Objectives: To evaluate and describe common statistical approaches for ECAs in rare disease.
Methods: We performed a targeted literature review of statistical methodologies in ECAs in rare disease studies and synthesized our findings to provide an overview of the strengths and limitations of these statistical approaches.
Results: A major concern with the use of ECAs is the potential non-comparability of patients from external controls and SATs. Use of real-world data (RWD) to comprise an ECA can introduce bias in the treatment comparisons, but they can be at least partially mitigated by using appropriate statistical methods.
Propensity score methods adjust for baseline imbalances to the extent explanatory factors are available in the data and estimate average treatment effects. Propensity score methods and multivariable regression require all confounders to be observed in the dataset, but the former can accommodate a larger number of linear and non-linear relationships compared to multivariable regression. Lastly, regression models, where covariates are included in the model, may extrapolate data regardless of the non-overlap of populations.

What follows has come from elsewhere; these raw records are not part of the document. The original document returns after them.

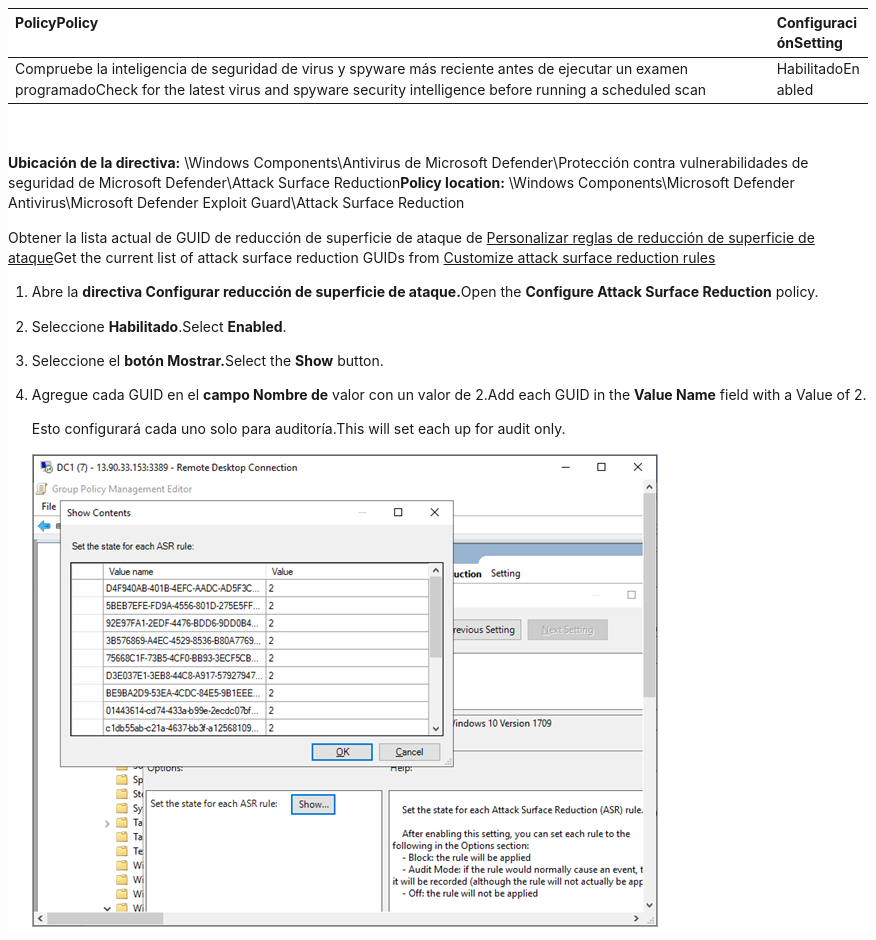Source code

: <span data-ttu-id="1ca40-188">Policy</span><span class="sxs-lookup"><span data-stu-id="1ca40-188">Policy</span></span> | <span data-ttu-id="1ca40-189">Configuración</span><span class="sxs-lookup"><span data-stu-id="1ca40-189">Setting</span></span> 
:---|:---
<span data-ttu-id="1ca40-190">Compruebe la inteligencia de seguridad de virus y spyware más reciente antes de ejecutar un examen programado</span><span class="sxs-lookup"><span data-stu-id="1ca40-190">Check for the latest virus and spyware security intelligence before running a scheduled scan</span></span> |<span data-ttu-id="1ca40-191">Habilitado</span><span class="sxs-lookup"><span data-stu-id="1ca40-191">Enabled</span></span>

<br>

<span data-ttu-id="1ca40-192">**Ubicación de la directiva:** \Windows Components\Antivirus de Microsoft Defender\Protección contra vulnerabilidades de seguridad de Microsoft Defender\Attack Surface Reduction</span><span class="sxs-lookup"><span data-stu-id="1ca40-192">**Policy location:** \Windows Components\Microsoft Defender Antivirus\Microsoft Defender Exploit Guard\Attack Surface Reduction</span></span>

<span data-ttu-id="1ca40-193">Obtener la lista actual de GUID de reducción de superficie de ataque de [Personalizar reglas de reducción de superficie de ataque](customize-attack-surface-reduction.md)</span><span class="sxs-lookup"><span data-stu-id="1ca40-193">Get the current list of attack surface reduction GUIDs from [Customize attack surface reduction rules](customize-attack-surface-reduction.md)</span></span>

1. <span data-ttu-id="1ca40-194">Abre la **directiva Configurar reducción de superficie de ataque.**</span><span class="sxs-lookup"><span data-stu-id="1ca40-194">Open the **Configure Attack Surface Reduction** policy.</span></span>

1. <span data-ttu-id="1ca40-195">Seleccione **Habilitado**.</span><span class="sxs-lookup"><span data-stu-id="1ca40-195">Select **Enabled**.</span></span>

1. <span data-ttu-id="1ca40-196">Seleccione el **botón Mostrar.**</span><span class="sxs-lookup"><span data-stu-id="1ca40-196">Select the **Show** button.</span></span>

1. <span data-ttu-id="1ca40-197">Agregue cada GUID en el **campo Nombre de** valor con un valor de 2.</span><span class="sxs-lookup"><span data-stu-id="1ca40-197">Add each GUID in the **Value Name** field with a Value of 2.</span></span>

   <span data-ttu-id="1ca40-198">Esto configurará cada uno solo para auditoría.</span><span class="sxs-lookup"><span data-stu-id="1ca40-198">This will set each up for audit only.</span></span>

   ![Imagen de configuración de reducción de superficie de ataque](images/asr-guid.png)
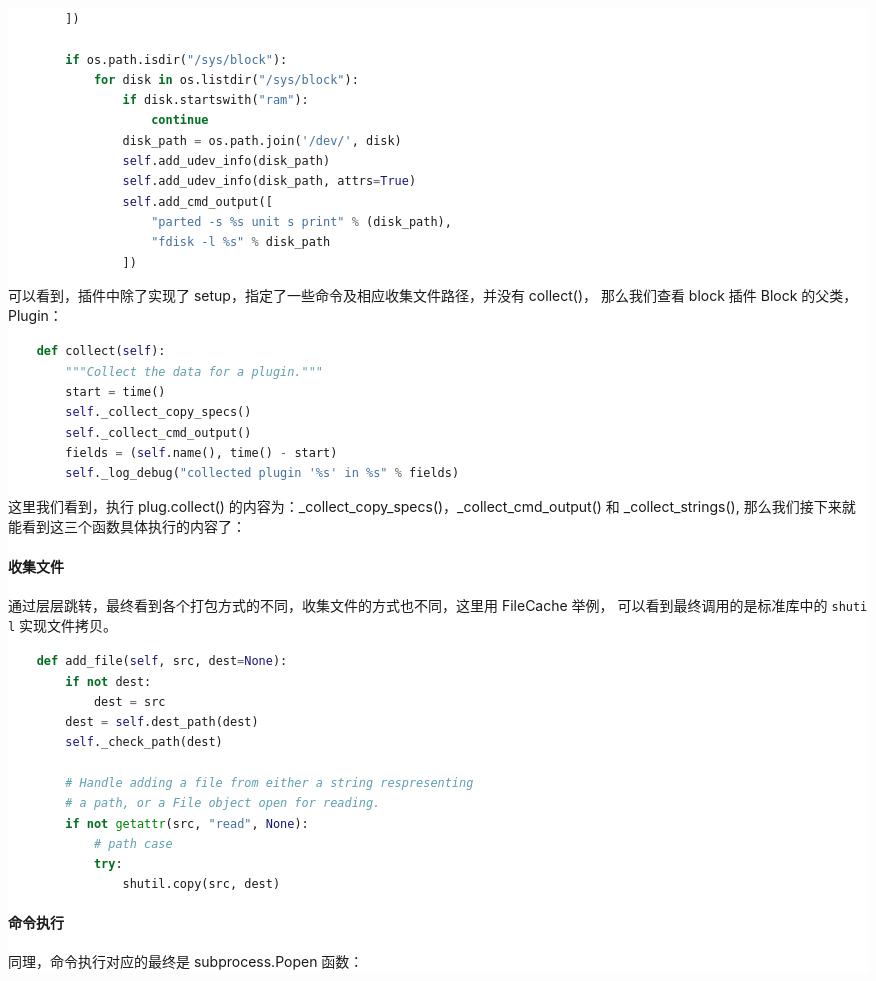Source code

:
 ```python
        ])

        if os.path.isdir("/sys/block"):
            for disk in os.listdir("/sys/block"):
                if disk.startswith("ram"):
                    continue
                disk_path = os.path.join('/dev/', disk)
                self.add_udev_info(disk_path)
                self.add_udev_info(disk_path, attrs=True)
                self.add_cmd_output([
                    "parted -s %s unit s print" % (disk_path),
                    "fdisk -l %s" % disk_path
                ])
```

可以看到，插件中除了实现了 setup，指定了一些命令及相应收集文件路径，并没有 collect()，
那么我们查看 block 插件 Block 的父类，Plugin：

```python
    def collect(self):
        """Collect the data for a plugin."""
        start = time()
        self._collect_copy_specs()
        self._collect_cmd_output()
        fields = (self.name(), time() - start)
        self._log_debug("collected plugin '%s' in %s" % fields)
```

这里我们看到，执行 plug.collect() 的内容为：_collect_copy_specs()，_collect_cmd_output() 
和 _collect_strings(), 那么我们接下来就能看到这三个函数具体执行的内容了：


#### 收集文件

通过层层跳转，最终看到各个打包方式的不同，收集文件的方式也不同，这里用 FileCache 举例，
可以看到最终调用的是标准库中的 `shutil` 实现文件拷贝。

```python
    def add_file(self, src, dest=None):
        if not dest:
            dest = src
        dest = self.dest_path(dest)
        self._check_path(dest)

        # Handle adding a file from either a string respresenting
        # a path, or a File object open for reading.
        if not getattr(src, "read", None):
            # path case
            try:
                shutil.copy(src, dest)
```

#### 命令执行

同理，命令执行对应的最终是 subprocess.Popen 函数：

Bayesian hierarchical modelling is used to restore balance between study arms and weight the contribution of multiple data sources. While it provides a mathematically rigorous methodology for making decisions under intricate scenarios, it can be complex to implement and difficult to interpret as this method requires skills to translate a subjective prior into a mathematically formulated prior.
Finally, performance criteria are based on aggregate level estimands from historical cohorts or selected based on clinical judgement can be set as benchmarks and compared to outcomes from the SAT. Patients from the external comparator are not directly compared with the patients in the SAT. The results are easy to interpret, but this approach does not allow to address differences in patient populations when the benchmark is generated from RWD with small sample sizes.
Conclusions: Several statistical approaches can be used to provide informative analyses regarding treatment effects from ECAs in rare diseases. The suitability of these statistical methods warrants a study-by-study assessment, informed by study design, disease characteristics, assessment of outcomes, and type of RWD data source.